I say a quick, “I love you” and drop in. Pushing myself over the cornice’s ledge, I land weightlessly on the spine. It’s a dance two thousand feet above, death all around me. A few quick turns and my sluff builds. Rich’s voice crackles through the radio telling me to slow down. I laugh a bit as I rally up onto the knife-edge, and for the first time, I don’t feel like I need any outside reinforcement about what to do, but I appreciate his concern. I watch as the sluff pours over the sides of the razor-thin ridge. Staying light, I bounce from one side of the ridge to the other. It’s too narrow to stay on top. I don’t look down, knowing my eyes will take me wherever they go. I fight to keep them trained straight ahead of me, forcing myself to breathe, repeating internally, don’t look down… breathe…don’t look down… breathe.
Arriving at the diving board platform, I take a few quick breaths. Feeling like a tiny cat on the tippy top of the world’s biggest skyscraper, blowing in the wind with no way down except, down…down…down…in every direction. I wonder if my friends watching from below think I’m gripped and want a rescue but I’m laughing out loud now. Because I can. Because I’m actually, finally here and I’m going to enjoy every millisecond with this majestic creature some people call a mountain. Because after so many years of fear in these places, I finally feel like I belong, like I deserve to be here. Because I’m ready and just want to dance.
Dropping over the precipice, the next few turns become visible. Now the sluff is really starting to move and I put my foot on the gas. It’s a test of faith, there are no landmarks to aim for, just memorization of every undulation and spine formation. Rich comes on the radio and says, “Stay right, stay right,” but I know exactly where I am. I lay into a few turns knowing full well it will really get the sluff moving. Knowing it adds fire and power to the dragon that’s chasing me but I’m playing with her now. I’m not afraid like I’ve been for so long. Not skiing all locked up and forced like so many times in the past. This time I’m loose and playful. Enjoying the moment enough to truly play…to dance with this million- pound ancient dragon.
The bottom run-out is finally in sight and part of me wants to slow it down just to stay here longer, but I don’t. The steepness of the line has me going faster as my inside hand flows into the wall of snow behind me the way a surfer’s back hand finds the barrel. It’s a moment I’d dreamt about for so long. Worked so hard to find. Gambled so much to achieve. I transition into another turn, free falling at least 15 feet down the impossibly steep face… swoosh… swoosh… from one perfect turn to the next.
Tucking my knees to my chest, I sail over the final bergschrund crack—where snow pulls away from the mountain creating a crevasse—and onto the glacier, floating on air and trying to stay alert for potential crevasses and respecting my training and protocol. Coming to a gentle stop, I’m still too in shock, too humbled, too amazed to make a peep.
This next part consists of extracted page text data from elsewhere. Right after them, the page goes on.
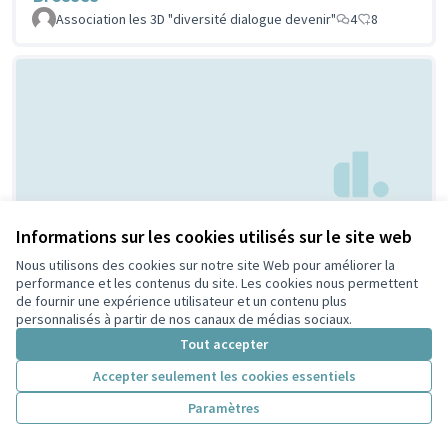
Association les 3D "diversité dialogue devenir"
4
8
Creation d'espaces
Informations sur les cookies utilisés sur le site web
Non retenue par le tri
citoyen
jeunesse
Nous utilisons des cookies sur notre site Web pour améliorer la
performance et les contenus du site. Les cookies nous permettent
Bouaziz
1
4
de fournir une expérience utilisateur et un contenu plus
personnalisés à partir de nos canaux de médias sociaux.
Tout accepter
Accepter seulement les cookies essentiels
Paramètres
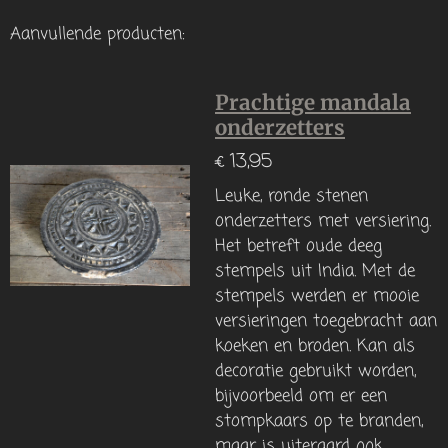
Aanvullende producten:
Prachtige mandala
onderzetters
€ 13,95
Leuke, ronde stenen
onderzetters met versiering.
Het betreft oude deeg
stempels uit India. Met de
stempels werden er mooie
versieringen toegebracht aan
koeken en broden. Kan als
decoratie gebruikt worden,
bijvoorbeeld om er een
stompkaars op te branden,
maar is uiteraard ook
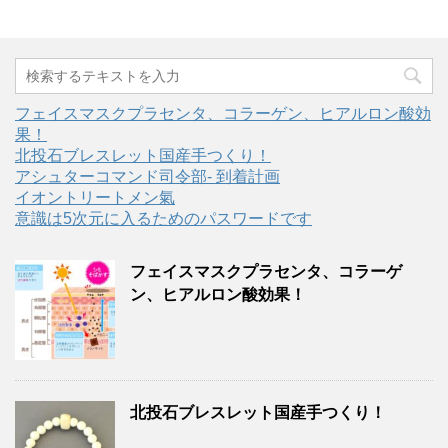
フェイスマスクプラセンタ、コラーゲン、ヒアルロン酸効
果！
北投石ブレスレット国産手つくり！
アシュターコマンド司令部- 到着計画
イオントリートメン氣
意識は5次元に入るためのパスワードです
フェイスマスクプラセンタ、コラーゲ
ン、ヒアルロン酸効果！
北投石ブレスレット国産手つくり！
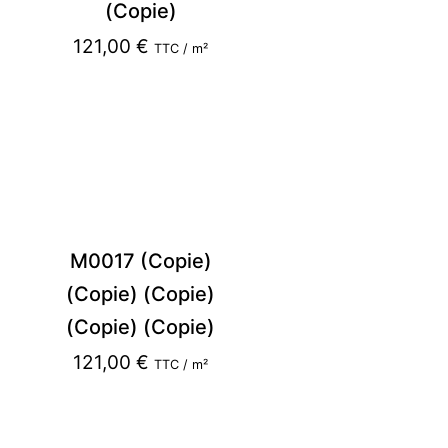
(Copie)
121,00
€
TTC / m²
M0017 (Copie)
(Copie) (Copie)
(Copie) (Copie)
121,00
€
TTC / m²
My team cheers from above and Rich’s voice comes over the radio. “Great job, Dyer,” but I barely hear him. I’m laughing and can’t stop.
Flying back, the moon is huge and glowing in the long twilight as we head towards the last rays of the sunset and now I can’t stop thanking everyone on my team. Everyone who worked so hard to help me make this dream of mine a reality, all the people who believed in me and showed up for me and supported me through all the ups and downs. Lastly, I thank myself, something that’s never come naturally for me. I thank myself for showing up, for being willing to take on the responsibility of failure for the potential of success.
I think to myself, “Maybe anything really is possible.”